INFORMATION PROVIDED:
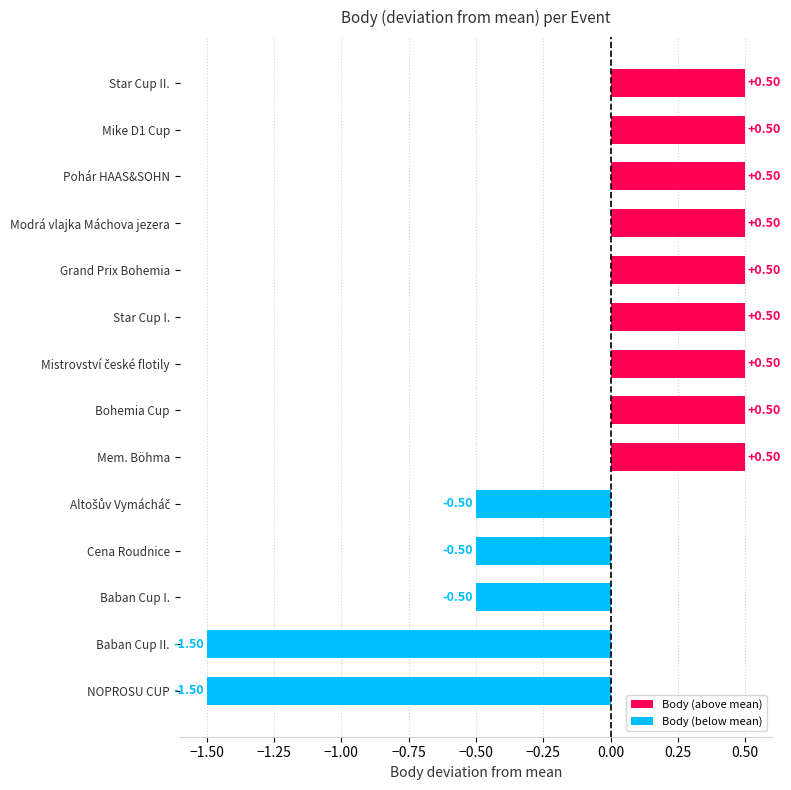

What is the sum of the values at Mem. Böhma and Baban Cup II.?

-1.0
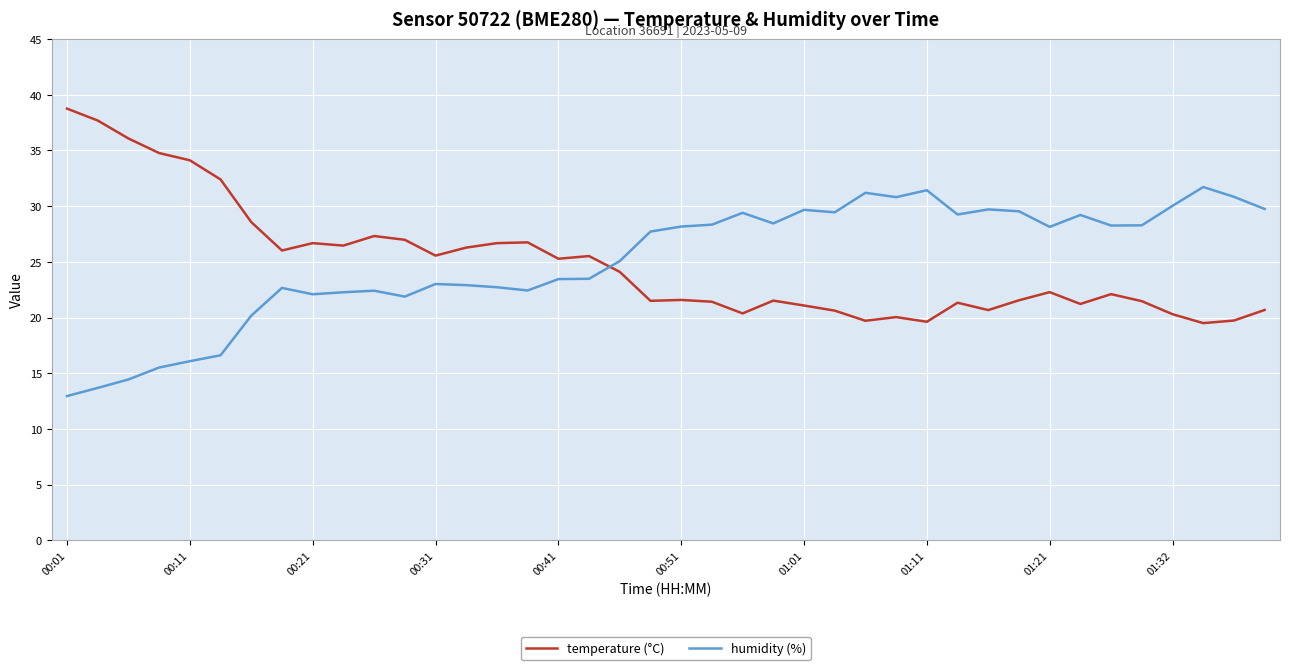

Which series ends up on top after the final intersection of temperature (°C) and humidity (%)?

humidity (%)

---

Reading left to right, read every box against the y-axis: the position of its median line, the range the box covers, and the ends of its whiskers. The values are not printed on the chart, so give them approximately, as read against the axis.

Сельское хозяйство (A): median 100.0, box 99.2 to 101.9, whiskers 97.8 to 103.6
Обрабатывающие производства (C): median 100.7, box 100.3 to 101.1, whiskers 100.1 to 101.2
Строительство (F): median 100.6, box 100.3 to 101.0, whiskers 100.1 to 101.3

EXERCISE DESCRIPTION: Pull out every line in the rows above that contains the word "ends", and copy each line in full.

SOLUTION BELOW:
Which series ends up on top after the final intersection of temperature (°C) and humidity (%)?
Reading left to right, read every box against the y-axis: the position of its median line, the range the box covers, and the ends of its whiskers. The values are not printed on the chart, so give them approximately, as read against the axis.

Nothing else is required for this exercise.